I denti vengono estratti se:

- hanno una carie destruente tale da non permettere una ricostruzione con terapia endodontica e protesica.

- sono rotti o fratturati da non poter effettuare una riabilitazione protesica.

- sono mobili, a causa di una malattia paradontale

- sono affollati e nella bocca non c’è spazio sufficiente per l’eruzione di tutti i denti

- non hanno sufficiente spazio per erompere e per questo rimangono o inclusi nell’osso mascellare o mandibolare o semi inclusi nella mucosa e nell’osso.

In ciascuna di queste evenienze viene utilizzata un’anestesia locale, più che sufficiente ad eliminare il dolore intra-operatorio. Durante l’estrazione è normale avvertire una leggera pressione. Questo è dovuto al fatto che l’anestesia, somministrata dal dentista, è efficace nell’inibire totalmente le fibre nervose, che trasmettono la sensazione del dolore, ma non è altrettanto valida nell’addormentare le fibre che trasmettono la pressione.

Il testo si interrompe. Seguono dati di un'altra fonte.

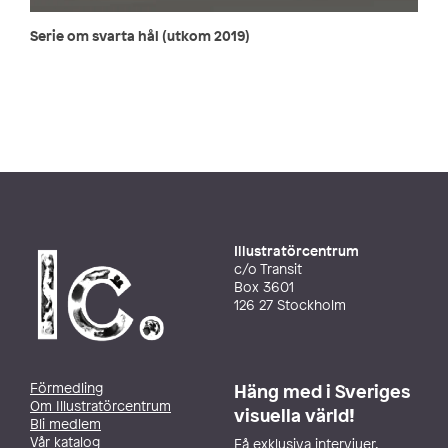
Serie om svarta hål (utkom 2019)
Illustratörcentrum
c/o Transit
Box 3601
126 27 Stockholm
Förmedling
Häng med i Sveriges
Om Illustratörcentrum
visuella värld!
Bli medlem
Vår katalog
Få exklusiva intervjuer,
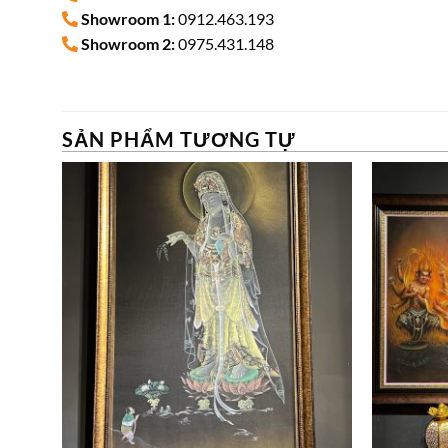
Showroom 1:
0912.463.193
Showroom 2:
0975.431.148
SẢN PHẨM TƯƠNG TỰ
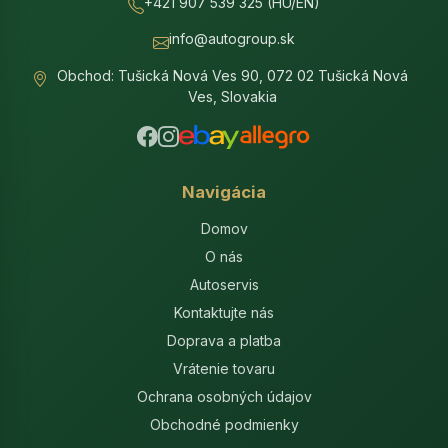
+421 907 539 325 (HU/EN)
info@autogroup.sk
Obchod: Tušická Nová Ves 90, 072 02 Tušická Nová
Ves, Slovakia
Navigácia
Domov
O nás
Autoservis
Kontaktujte nás
Doprava a platba
Vrátenie tovaru
Ochrana osobných údajov
Obchodné podmienky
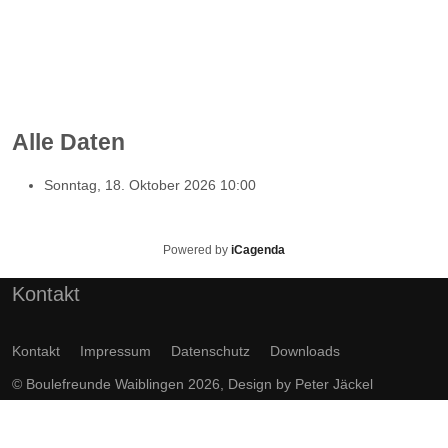
Alle Daten
Sonntag, 18. Oktober 2026
10:00
Powered by
iCagenda
Kontakt
Kontakt
Impressum
Datenschutz
Downloads
© Boulefreunde Waiblingen 2026, Design by
Peter Jäckel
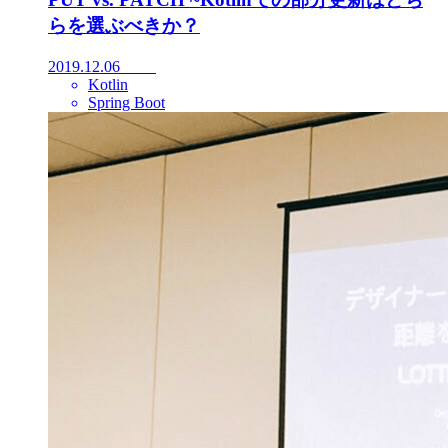
らを選ぶべきか？
2019.12.06
Kotlin
Spring Boot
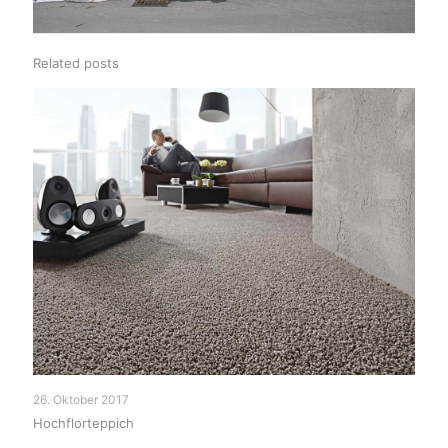
Related posts
26. Oktober 2017
Hochflorteppich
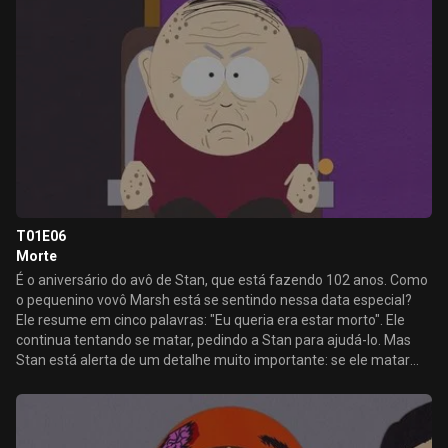
T01E06
Morte
É o aniversário do avô de Stan, que está fazendo 102 anos. Como
o pequenino vovô Marsh está se sentindo nessa data especial?
Ele resume em cinco palavras: "Eu queria era estar morto". Ele
continua tentando se matar, pedindo a Stan para ajudá-lo. Mas
Stan está alerta de um detalhe muito importante: se ele matar
seu avô, ele terá grandes problemas, e se ele tiver problemas, não
poderá assistir Terrance e Phillip.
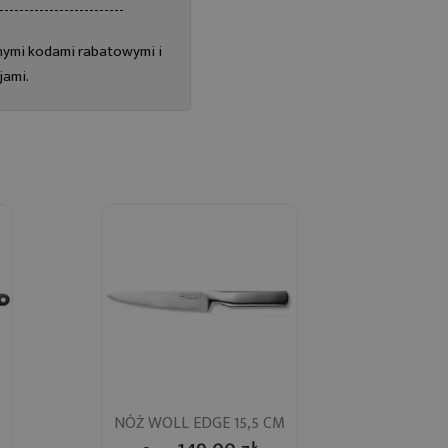
-------------------------
innymi kodami rabatowymi i
jami.
Szybki podgląd
NÓŻ WOLL EDGE 15,5 CM


Se, nonostante queste rassicurazioni, il paziente continua ad aver paura di un’eventuale estrazione, può essere tranquillizzato con alcune gocce di ansiolitici o addirittura sedato con l’intervento di un medico anestesista.

Il dolore post-operatorio è praticamente nullo, grazie ad alcune accortezze intraoperatorie da parte dell’odontoiatra, ad alcuni suggerimenti da seguire subito dopo ed, eventualmente, grazie ad alcuni farmaci somministrati a casa.